In the study, Professors Jamie Cooper and Alistair Nichol, and their research team, divided the TBI patients into two groups: those that received hypothermia treatment as soon as possible post-injury, often in the ambulance on the way to an emergency department, and half who did not receive the therapy.

Patients in the hypothermia arm of the trial had their body temperatures reduced (firstly with cold saline provided intravenously in the ambulance and then with cold body wraps in emergency departments and ICUs for between 3 and 7 days post-injury).

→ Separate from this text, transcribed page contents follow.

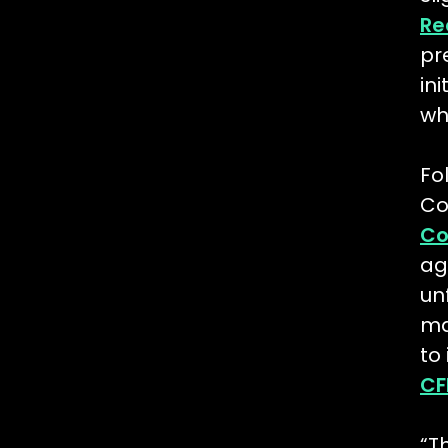
Re
pr
in
wh
Fo
Co
Co
ag
un
ma
to
CF
“T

According to Cooper, the study definitively found there was no benefit to patients receiving hypothermia, as measured by their capacity to live independently following recovery from the TBI with 49% able to do so in both groups.

“This study is the final word on whether hypothermia as a treatment for TBI works,” says Cooper, who is also Director of the Australian and New Zealand Intensive Care (ANZIC) Research Centre, in the release.

Using hypothermia in the ICU not only requires valuable staff time but runs the risk of increased bleeding, increased risk of infection, and decreased heart rate and blood pressure, all of which have to be managed in a vulnerable patient.

“From now on, patients should not have to endure the risks of hypothermia because we now know there are no benefits,” Cooper concludes.